As part of a series of seminars, Dasman Diabetes Institute recently held a talk titled “Testosterone Enhances Cardiomyogenesis in Stem Cells and Recruits the Androgen Receptor to the MEF2C and HCN4 Genes”, presented by Dr. Ashraf Al Madhoun, Scientist / Team Leader, Pancreatic Islet Biology & Transplantation Unit at the Institute.

Testosterone is the male sex hormone that is critical for the development of the male sex characteristics. Testosterone mediates its action by binding to Androgen receptor. The presence of the androgen receptor in both sexes and its distribution in a wide variety of human organs including heart, skeletal muscles and thymus, promotes scientists to study the functional role of the hormone in these tissues. Studies have shown that testosterone enhances the formation of beating cardiomyocytes from stem cells, which is a critical step in field regenerative medicine for the treatment of heart defects. However the mechanism of this process has not been elucidated.
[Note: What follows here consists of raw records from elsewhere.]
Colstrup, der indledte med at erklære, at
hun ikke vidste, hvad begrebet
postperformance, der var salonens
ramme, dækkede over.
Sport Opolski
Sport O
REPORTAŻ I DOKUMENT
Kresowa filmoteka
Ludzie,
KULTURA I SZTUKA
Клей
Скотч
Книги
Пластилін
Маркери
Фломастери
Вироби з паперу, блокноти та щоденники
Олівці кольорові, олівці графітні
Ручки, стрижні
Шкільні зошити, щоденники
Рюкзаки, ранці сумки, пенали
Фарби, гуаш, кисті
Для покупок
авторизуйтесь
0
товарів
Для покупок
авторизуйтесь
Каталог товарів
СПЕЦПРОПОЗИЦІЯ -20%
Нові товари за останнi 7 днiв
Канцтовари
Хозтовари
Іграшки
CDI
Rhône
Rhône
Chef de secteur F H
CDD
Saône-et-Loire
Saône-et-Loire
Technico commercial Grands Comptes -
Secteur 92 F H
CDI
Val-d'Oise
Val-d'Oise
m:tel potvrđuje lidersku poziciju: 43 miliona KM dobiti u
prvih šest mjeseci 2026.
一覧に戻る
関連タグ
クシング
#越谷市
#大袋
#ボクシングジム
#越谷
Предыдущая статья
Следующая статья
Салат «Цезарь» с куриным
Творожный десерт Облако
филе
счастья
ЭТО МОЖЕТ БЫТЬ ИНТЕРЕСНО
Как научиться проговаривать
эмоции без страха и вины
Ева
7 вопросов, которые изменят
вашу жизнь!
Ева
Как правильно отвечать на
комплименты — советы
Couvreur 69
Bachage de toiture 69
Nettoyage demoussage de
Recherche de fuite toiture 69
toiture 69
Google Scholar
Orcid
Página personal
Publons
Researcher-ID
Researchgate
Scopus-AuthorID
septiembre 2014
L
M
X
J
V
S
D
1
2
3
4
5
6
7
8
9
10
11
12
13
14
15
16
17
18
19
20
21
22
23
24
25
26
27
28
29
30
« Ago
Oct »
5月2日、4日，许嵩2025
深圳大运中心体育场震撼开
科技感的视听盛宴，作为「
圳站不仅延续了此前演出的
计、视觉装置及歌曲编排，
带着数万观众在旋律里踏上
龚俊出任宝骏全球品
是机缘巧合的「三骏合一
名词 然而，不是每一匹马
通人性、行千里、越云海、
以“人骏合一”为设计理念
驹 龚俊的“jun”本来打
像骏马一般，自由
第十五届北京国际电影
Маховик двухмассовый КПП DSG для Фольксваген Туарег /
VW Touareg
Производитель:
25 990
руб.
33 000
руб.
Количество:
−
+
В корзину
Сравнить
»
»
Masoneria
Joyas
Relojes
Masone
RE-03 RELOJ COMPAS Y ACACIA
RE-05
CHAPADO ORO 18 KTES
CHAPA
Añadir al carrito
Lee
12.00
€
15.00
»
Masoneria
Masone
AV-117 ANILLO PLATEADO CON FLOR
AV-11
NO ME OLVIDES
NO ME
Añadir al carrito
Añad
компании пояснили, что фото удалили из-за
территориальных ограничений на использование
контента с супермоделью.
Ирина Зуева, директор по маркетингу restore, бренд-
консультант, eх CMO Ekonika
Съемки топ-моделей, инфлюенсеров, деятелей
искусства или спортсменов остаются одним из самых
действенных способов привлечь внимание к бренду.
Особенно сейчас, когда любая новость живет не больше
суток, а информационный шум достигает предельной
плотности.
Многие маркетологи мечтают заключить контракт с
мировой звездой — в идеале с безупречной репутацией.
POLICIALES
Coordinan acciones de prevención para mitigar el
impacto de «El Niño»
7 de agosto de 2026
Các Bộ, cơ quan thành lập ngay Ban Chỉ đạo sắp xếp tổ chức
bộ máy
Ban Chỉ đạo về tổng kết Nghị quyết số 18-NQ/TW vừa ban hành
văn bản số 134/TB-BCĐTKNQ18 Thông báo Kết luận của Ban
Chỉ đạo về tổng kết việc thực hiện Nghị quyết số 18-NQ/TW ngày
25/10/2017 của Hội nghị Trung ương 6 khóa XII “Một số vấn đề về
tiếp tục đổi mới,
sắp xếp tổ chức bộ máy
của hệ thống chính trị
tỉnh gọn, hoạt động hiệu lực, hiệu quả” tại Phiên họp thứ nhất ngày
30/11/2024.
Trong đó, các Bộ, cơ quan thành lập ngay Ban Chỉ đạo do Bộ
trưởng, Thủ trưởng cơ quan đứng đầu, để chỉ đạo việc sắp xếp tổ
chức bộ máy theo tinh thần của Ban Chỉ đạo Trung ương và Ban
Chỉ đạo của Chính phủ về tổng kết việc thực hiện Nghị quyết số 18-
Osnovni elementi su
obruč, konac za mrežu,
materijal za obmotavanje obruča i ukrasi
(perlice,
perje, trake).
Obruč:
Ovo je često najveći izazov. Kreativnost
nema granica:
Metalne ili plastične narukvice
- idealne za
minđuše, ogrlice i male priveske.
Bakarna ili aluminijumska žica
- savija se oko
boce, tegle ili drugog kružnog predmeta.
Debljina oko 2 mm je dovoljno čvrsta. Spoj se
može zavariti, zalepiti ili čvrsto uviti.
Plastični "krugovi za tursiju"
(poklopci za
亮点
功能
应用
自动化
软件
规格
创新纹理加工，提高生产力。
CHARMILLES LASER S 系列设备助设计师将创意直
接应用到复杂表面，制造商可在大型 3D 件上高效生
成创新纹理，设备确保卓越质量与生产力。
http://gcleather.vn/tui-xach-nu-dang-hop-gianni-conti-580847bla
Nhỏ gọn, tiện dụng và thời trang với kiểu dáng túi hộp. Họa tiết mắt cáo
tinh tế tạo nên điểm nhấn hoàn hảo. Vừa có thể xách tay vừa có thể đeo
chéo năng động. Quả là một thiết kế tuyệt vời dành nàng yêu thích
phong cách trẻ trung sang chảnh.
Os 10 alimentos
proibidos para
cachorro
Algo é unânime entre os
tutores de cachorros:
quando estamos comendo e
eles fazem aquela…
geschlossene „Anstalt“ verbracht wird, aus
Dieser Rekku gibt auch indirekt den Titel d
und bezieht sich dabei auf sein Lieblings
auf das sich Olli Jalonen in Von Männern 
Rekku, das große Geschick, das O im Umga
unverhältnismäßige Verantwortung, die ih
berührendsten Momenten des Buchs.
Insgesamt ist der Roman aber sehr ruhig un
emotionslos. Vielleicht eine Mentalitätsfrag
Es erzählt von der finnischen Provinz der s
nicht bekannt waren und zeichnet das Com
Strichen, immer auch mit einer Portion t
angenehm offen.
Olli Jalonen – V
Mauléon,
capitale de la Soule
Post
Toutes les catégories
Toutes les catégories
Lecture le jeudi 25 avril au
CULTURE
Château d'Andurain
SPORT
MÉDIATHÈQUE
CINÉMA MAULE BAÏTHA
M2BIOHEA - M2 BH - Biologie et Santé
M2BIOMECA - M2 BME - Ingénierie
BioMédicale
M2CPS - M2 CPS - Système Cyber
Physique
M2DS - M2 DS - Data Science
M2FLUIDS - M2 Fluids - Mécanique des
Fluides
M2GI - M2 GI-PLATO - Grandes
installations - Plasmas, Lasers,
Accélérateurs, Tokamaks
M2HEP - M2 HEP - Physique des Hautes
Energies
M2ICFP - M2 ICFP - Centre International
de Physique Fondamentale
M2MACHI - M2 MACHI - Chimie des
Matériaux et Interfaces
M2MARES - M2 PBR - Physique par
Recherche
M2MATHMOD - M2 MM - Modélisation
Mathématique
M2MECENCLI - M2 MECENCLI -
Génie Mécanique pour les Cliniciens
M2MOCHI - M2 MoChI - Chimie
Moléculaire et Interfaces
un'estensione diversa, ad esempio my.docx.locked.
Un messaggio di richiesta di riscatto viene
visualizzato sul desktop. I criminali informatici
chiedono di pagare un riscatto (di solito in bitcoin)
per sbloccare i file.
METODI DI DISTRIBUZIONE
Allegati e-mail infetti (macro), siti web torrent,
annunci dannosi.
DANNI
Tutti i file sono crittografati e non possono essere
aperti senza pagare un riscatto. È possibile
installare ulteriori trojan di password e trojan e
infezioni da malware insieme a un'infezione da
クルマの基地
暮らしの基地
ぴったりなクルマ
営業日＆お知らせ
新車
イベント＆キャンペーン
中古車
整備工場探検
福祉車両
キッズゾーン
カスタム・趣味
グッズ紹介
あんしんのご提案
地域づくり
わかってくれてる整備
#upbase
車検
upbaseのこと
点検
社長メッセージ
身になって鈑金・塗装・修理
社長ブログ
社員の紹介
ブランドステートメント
In the current issue of the Journal of Molecular and Cellular Cardiology, Dr. Ashraf Al Madhoun and his colleagues discovered the precise cellular and molecular mechanism by which testosterone mediates the enrichment of cardiomyocytes from stem cells. Testosterone improves the recruitment of androgen receptor to the regulatory regions of the myocyte enhancer factor-2C (MEF2C) and hyperpolarization-activated cyclic nucleotide-gated channel 4 (HCN4) genes, which induce cardiomyogenesis in stem cell. Interestingly, testosterone also stimulates Ca2+ channels and testosterone-induced cardiomyogenesis requires extracellular Ca2+ influx. These discoveries will help scientists to improve the use of stem cells for heart repair and healing.